La spécificité de la terre d'Israël pour l'existence juive est donc mise en relief par le commandement de la récolte de l'omer :

  1. La présence de D. est accentuée en Eretz Israël : "un pays sur lequel veille l'Eternel, ton D., et qui est constamment sous l'oeil du Seigneur, depuis le commencement de l'année jusqu'à la fin" (Deut. 11,12).
  2. Eretz Israël est le lieu de la réalisation de la théorie en pratique ; en effet, la différence entre la génération du désert et celle qui rentre en Terre d'Israël et conquiert le pays, est le passage du miracle (l'ouverture de la Mer Rouge) au dur devoir de la conquête, de l'image idéale, mais qui reste extérieure, à l'intériorisation et à la réalisation de cet idéal.
Ruth arrive en Israël au moment où l'on récolte justement cet omer qu'il faut apporter au Temple. Il semble donc que pour elle, comme pour l'ensemble du peuple juif, l'acte nécessaire de la conversion doive passer par la conquête du pays, à l'image de Josué qui a dû lui aussi affronter cette difficulté concrète. Ruth doit conquérir le pays, car rien ne lui est donné au départ ; elle se trouve dans le dénuement, réduite à la mendicité, et qu'elle contraste, cela doit être si l'on pense au Midrash qui l'identifie avec la fille du roi de Moab ! Seule une foi indéfectible a pu lui permettre de passer du statut de princesse à celui de mendiante.

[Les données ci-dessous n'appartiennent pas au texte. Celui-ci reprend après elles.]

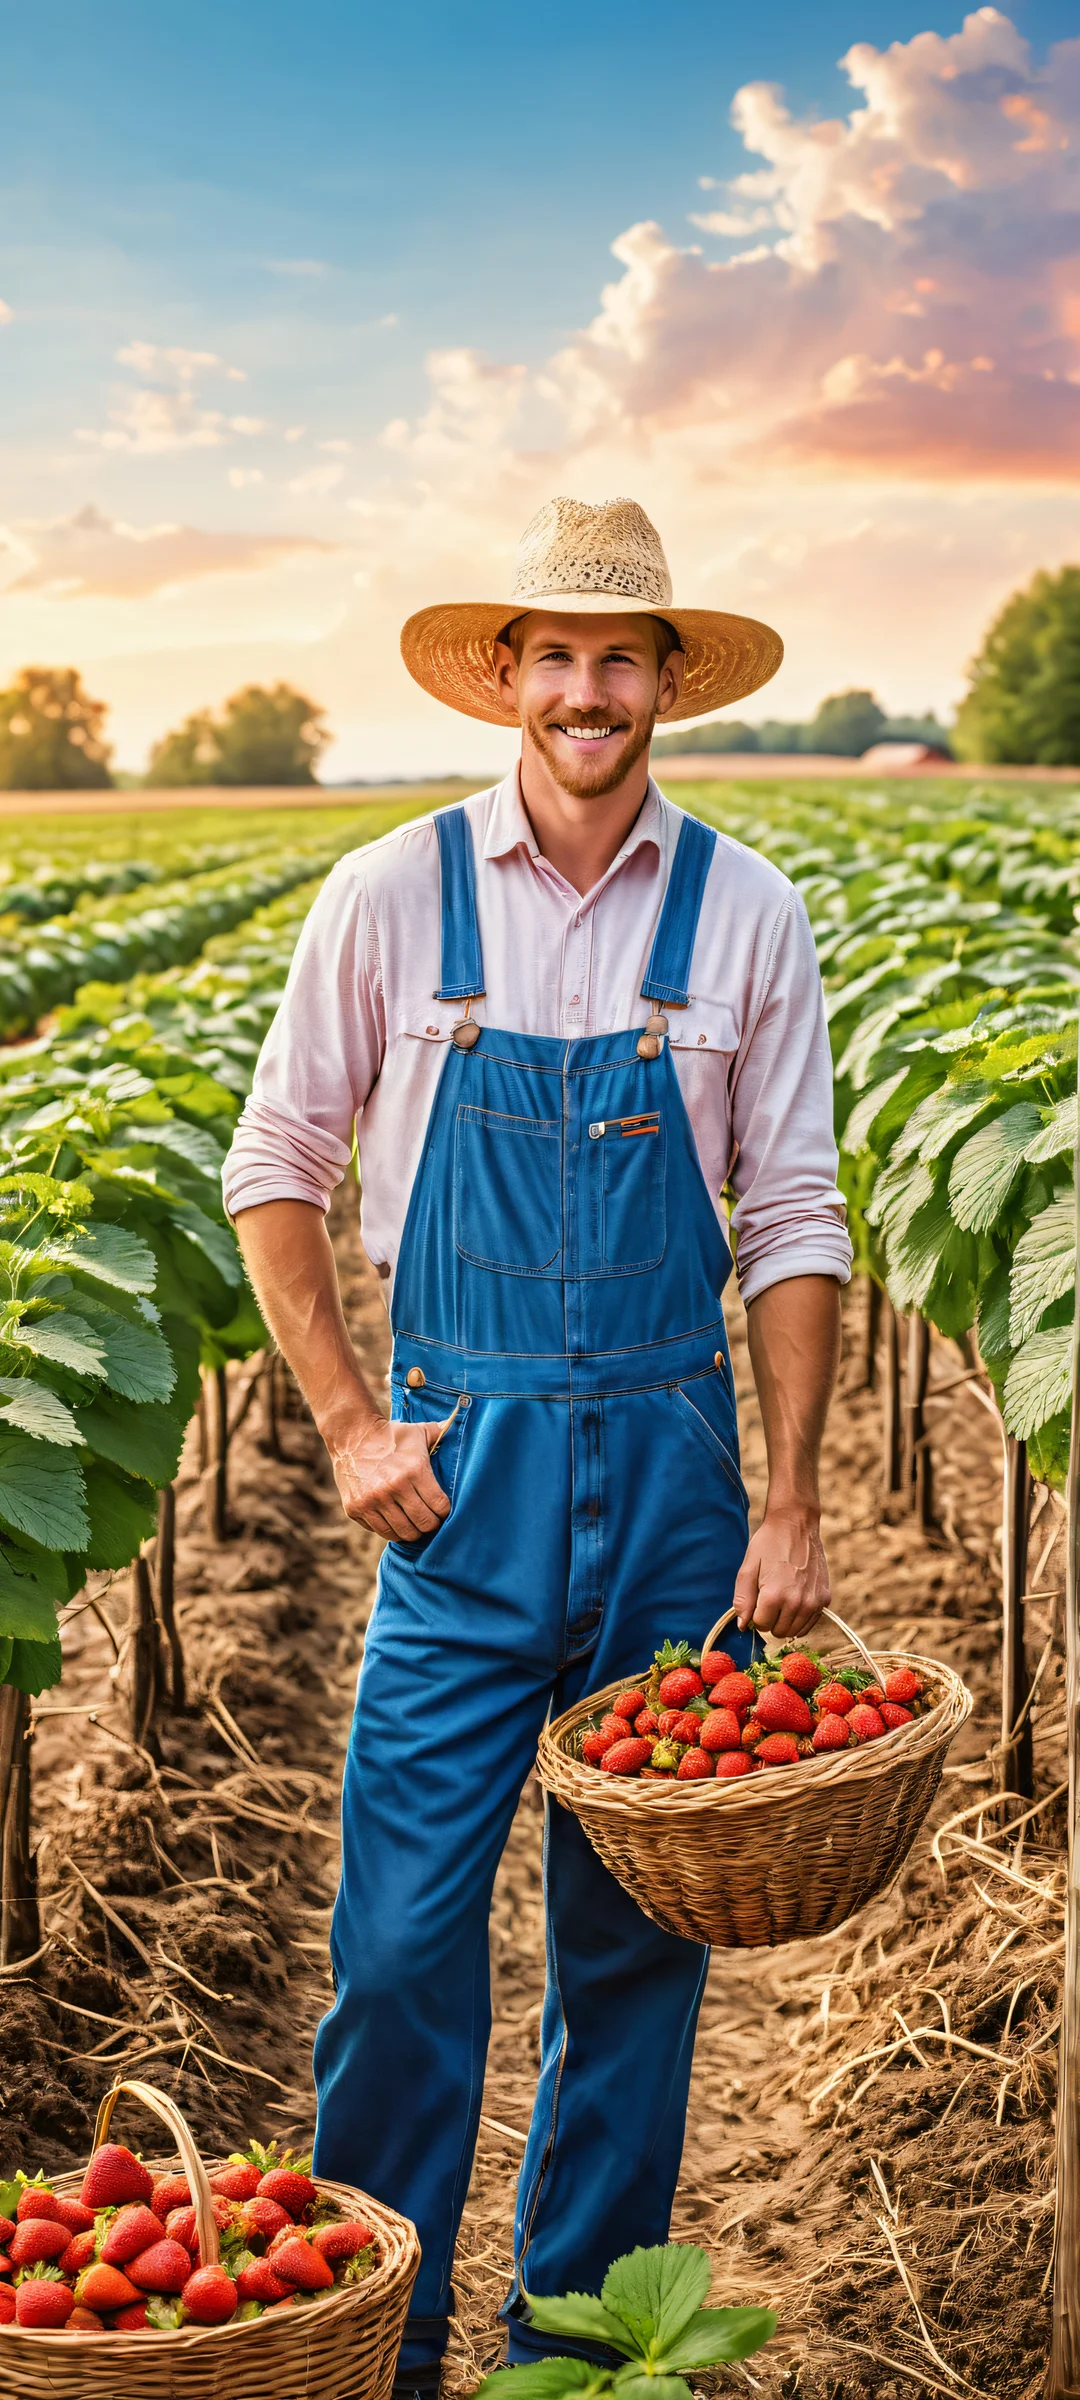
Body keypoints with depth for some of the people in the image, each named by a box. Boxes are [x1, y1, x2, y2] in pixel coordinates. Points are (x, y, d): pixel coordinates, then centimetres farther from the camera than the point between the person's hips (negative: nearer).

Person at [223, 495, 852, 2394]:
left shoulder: (744, 914, 2)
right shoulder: (390, 899, -1)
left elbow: (792, 1224, 3)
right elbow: (276, 1169, 6)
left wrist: (790, 1504, -3)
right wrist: (349, 1425, -3)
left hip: (670, 1456, 1)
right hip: (461, 1463, -1)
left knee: (636, 1928, 10)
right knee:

On voit donc que la lecture du livre de Ruth pendant la fête de Shavouoth n'est pas le fruit du hasard. Le fait que l'action soit située à l'époque qui précède et annonce cette fête nous montre bien que la Torah n'est pas théorique, mais que c'est bien au contraire dans le temps et l'espace réel de la vie que la Torah doit s'accomplir.